Il en résulte un préjudice pour la salariée qui sera indemnisé par la somme de 2 000 euros.
Sur les demandes accessoires
La décision de première instance sera confirmée en ce qu'elle a alloué une somme de 2 000 euros à Mme [O] sur le fondement de l'article 700 du code de procédure civile et débouté la société
Ernst & Young société d'avocats de sa demande formée du même chef.
La société, qui est condamnée en paiement, supportera les dépens d'appel.
Elle sera condamnée à payer à Mme [O] une somme de 1 500 euros au titre de l'article 700 du code de procédure civile, sa demande du même chef étant rejetée.
PAR CES MOTIFS
La Cour, statuant publiquement, par arrêt mis à disposition au greffe, contradictoire et en dernier ressort,
Confirme la décision rendue le 15 mars 2022 par le Bâtonnier des Hauts de Seine sauf en ce qu'il a :
- condamné la société Ernst & Young société d'avocats à payer à Mme [Z] [O] la somme de 4 100 euros bruts à titre de rappel de salaire afférent à l'augmentation annuelle fixe dont Mme [O] a été privée à ses retours de congés de maternité, outre la somme de 410 euros bruts au titre des congés payés y afférents,
- débouté Mme [Z] [O] de sa demande de rappel de salaire au titre des jours supplémentaires travaillés,
Statuant de nouveau sur les chefs infirmés et y ajoutant,
Rejette les fins de non-recevoir soulevées par la société Ernst & Young société d'avocats,
Déboute Mme [Z] [O] de sa demande en paiement d'un rappel de salaire au titre de la rémunération annuelle fixe et des congés payés afférents,
Condamne la société Ernst & Young société d'avocats à payer à Mme [Z] [O] les sommes de :
- 10 000 euros à titre de rappel sur la rémunération variable de l'exercice 2020,
- 1 000 euros au titre des congés payés afférents,
- 11 606,50 euros de rappel de salaire au titre des jours supplémentaires travaillés,
- 1 160,65 euros au titre des congés payés,
- 2 000 euros à titre de dommages et intérêts pour manquement à l'obligation de sécurité,
Déboute Mme [Z] [O] du surplus de ses demandes à ces titres,
Condamne la société Ernst & Young société d'avocats aux dépens d'appel,
Condamne la société Ernst & Young société d'avocats à payer à Mme [Z] [O] une somme de 1 500 euros au titre de l'article 700 du code de procédure civile,
Déboute la société Ernst & Young société d'avocats de sa demande formée au titre de l'article 700 du code de procédure civile.

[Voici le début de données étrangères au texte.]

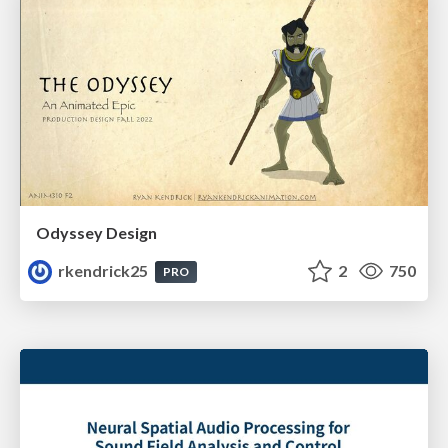
Odyssey Design
rkendrick25
2
750
PRO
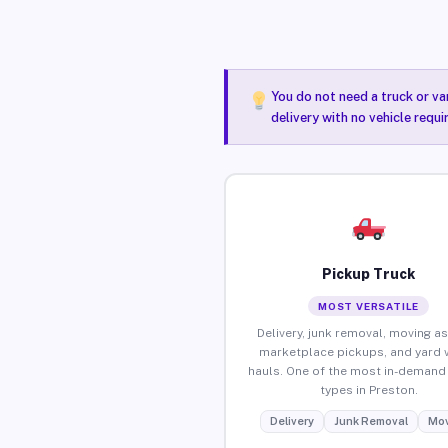
You do not need a truck or va
delivery with no vehicle requ
Pickup Truck
MOST VERSATILE
Delivery, junk removal, moving as
marketplace pickups, and yard 
hauls. One of the most in-demand 
types in Preston.
Delivery
Junk Removal
Mov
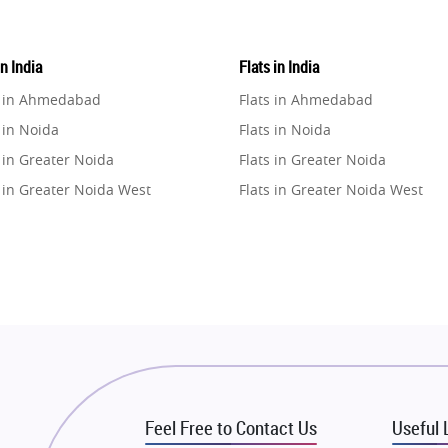
in India
Flats in India
e in Ahmedabad
Flats in Ahmedabad
 in Noida
Flats in Noida
 in Greater Noida
Flats in Greater Noida
 in Greater Noida West
Flats in Greater Noida West
e in Lucknow
Flats in Lucknow
e in Gurugram
Flats in Gurugram
e in Ghaziabad
Flats in Ghaziabad
 in Pune
Flats in Pune
 in Thane
Flats in Thane
e in Mumbai
Flats in Mumbai
e in Navi Mumbai
Flats in Navi Mumbai
Feel Free to Contact Us
Useful 
e in Dehradun
Flats in Dehradun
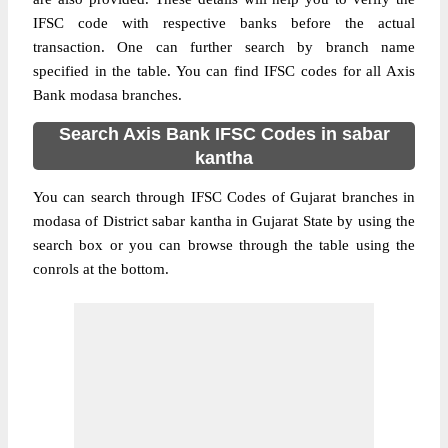
IFSC code with respective banks before the actual
transaction. One can further search by branch name
specified in the table. You can find IFSC codes for all Axis
Bank modasa branches.
Search Axis Bank IFSC Codes in sabar
kantha
You can search through IFSC Codes of Gujarat branches in
modasa of District sabar kantha in Gujarat State by using the
search box or you can browse through the table using the
conrols at the bottom.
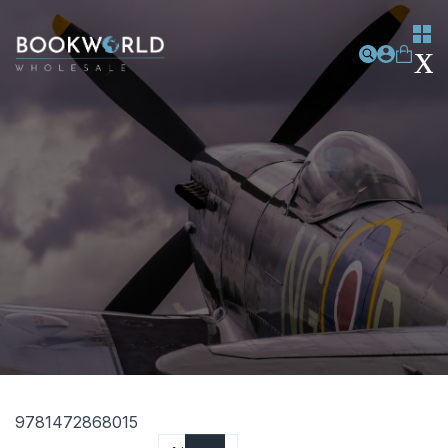
9781472868015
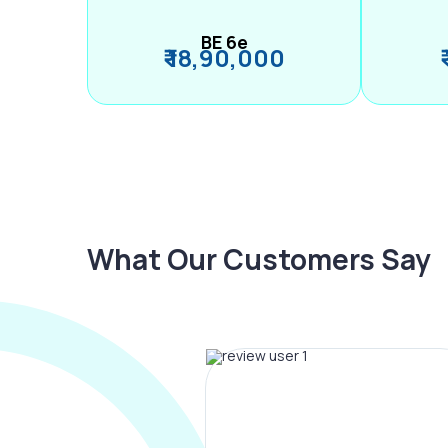
BE 6e
₹ 18,90,000
What Our Customers Say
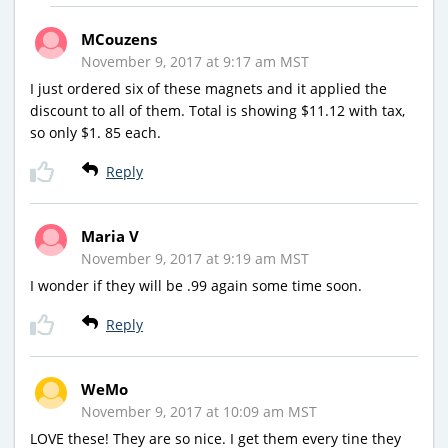
MCouzens
November 9, 2017 at 9:17 am MST
I just ordered six of these magnets and it applied the
discount to all of them. Total is showing $11.12 with tax,
so only $1. 85 each.
Reply
Maria V
November 9, 2017 at 9:19 am MST
I wonder if they will be .99 again some time soon.
Reply
WeMo
November 9, 2017 at 10:09 am MST
LOVE these! They are so nice. I get them every tine they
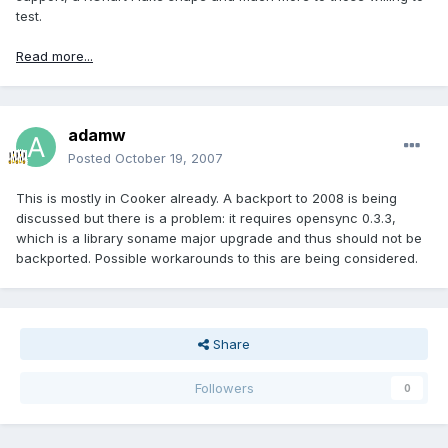
test.
Read more...
adamw
Posted
October 19, 2007
This is mostly in Cooker already. A backport to 2008 is being
discussed but there is a problem: it requires opensync 0.3.3,
which is a library soname major upgrade and thus should not be
backported. Possible workarounds to this are being considered.
Share
Followers
0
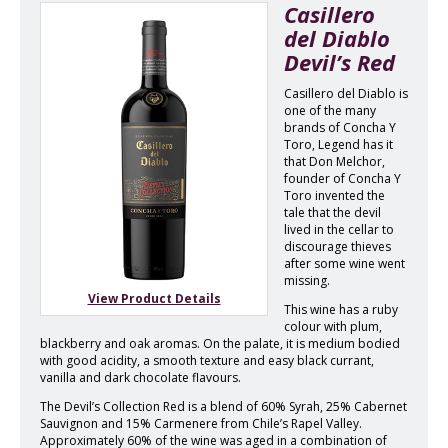
Casillero
del Diablo
Devil’s Red
Casillero del Diablo is
one of the many
brands of Concha Y
Toro, Legend has it
that Don Melchor,
founder of Concha Y
Toro invented the
tale that the devil
lived in the cellar to
discourage thieves
after some wine went
missing.
View Product Details
This wine has a ruby
colour with plum,
blackberry and oak aromas. On the palate, it is medium bodied
with good acidity, a smooth texture and easy black currant,
vanilla and dark chocolate flavours.
The Devil’s Collection Red is a blend of 60% Syrah, 25% Cabernet
Sauvignon and 15% Carmenere from Chile’s Rapel Valley.
Approximately 60% of the wine was aged in a combination of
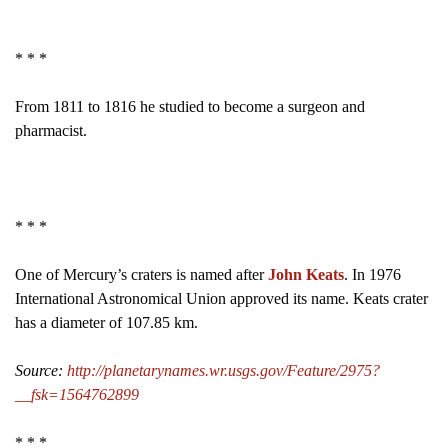
* * *
From 1811 to 1816 he studied to become a surgeon and
pharmacist.
* * *
One of Mercury’s craters is named after
John Keats
. In 1976
International Astronomical Union approved its name. Keats crater
has a diameter of 107.85 km.
Source:
http://planetarynames.wr.usgs.gov/Feature/2975?
__fsk=1564762899
* * *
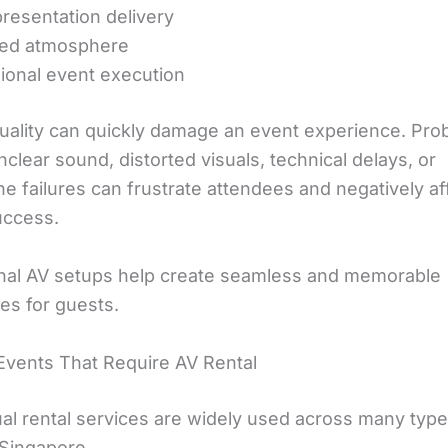
presentation delivery
ed atmosphere
ional event execution
uality can quickly damage an event experience. Pro
clear sound, distorted visuals, technical delays, or
e failures can frustrate attendees and negatively af
uccess.
nal AV setups help create seamless and memorable
es for guests.
Events That Require AV Rental
ual rental services are widely used across many type
 Singapore.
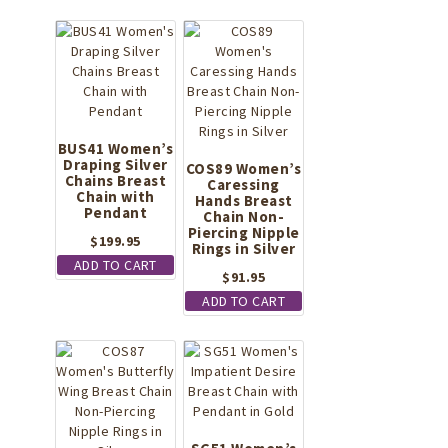
BUS41 Women’s
Draping Silver
COS89 Women’s
Chains Breast
Caressing
Chain with
Hands Breast
Pendant
Chain Non-
Piercing Nipple
$
199.95
Rings in Silver
ADD TO CART
$
91.95
ADD TO CART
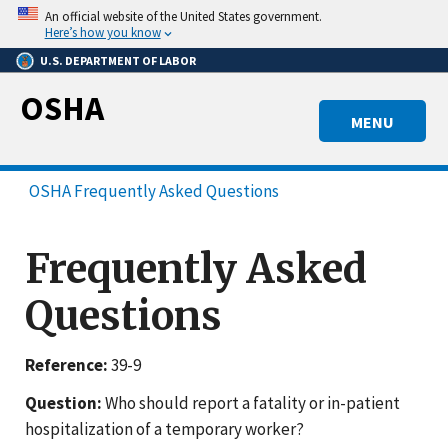
Skip
An official website of the United States government.
to
Here’s how you know
main
U.S. DEPARTMENT OF LABOR
content
OSHA
MENU
OSHA Frequently Asked Questions
Frequently Asked
Questions
Reference:
39-9
Question:
Who should report a fatality or in-patient
hospitalization of a temporary worker?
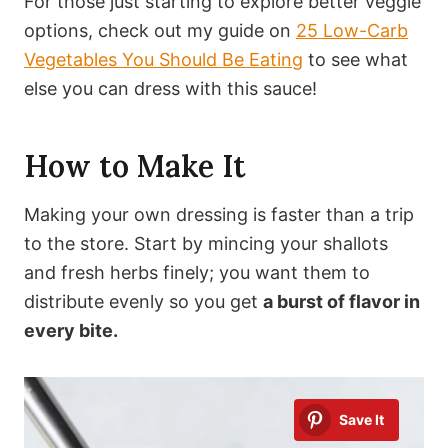
For those just starting to explore better veggie
options, check out my guide on
25 Low-Carb
Vegetables You Should Be Eating
to see what
else you can dress with this sauce!
How to Make It
Making your own dressing is faster than a trip
to the store. Start by mincing your shallots
and fresh herbs finely; you want them to
distribute evenly so you get
a burst of flavor in
every bite.
Save It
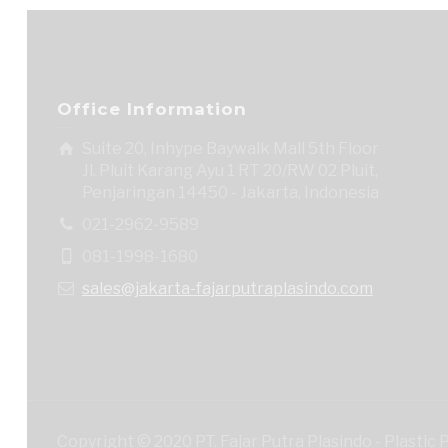
Office Information
Suite 20, Inhype Baywalk Mall 5th Floor
Jl. Pluit Karang Ayu 1 RT 20/RW 02 Pluit,
Penjaringan 14450 - Jakarta, Indonesia
021-2962-9589
081-1998-1680
sales@jakarta-fajarputraplasindo.com
Copyright © 2020 PT. Fajar Putra Plasindo - Plastic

Arrêt prononcé publiquement à la date indiquée par mise à disposition au greffe de la cour d'appel, les parties ayant été préalablement avisées dans les conditions prévues au deuxième alinéa de l'article 450 du code de procédure civile et signé par Mme Catherine Bolteau-Serre, présidente, et par Mme Domitille Gosselin, greffière, à laquelle la minute de la décision a été remise par le magistrat signataire.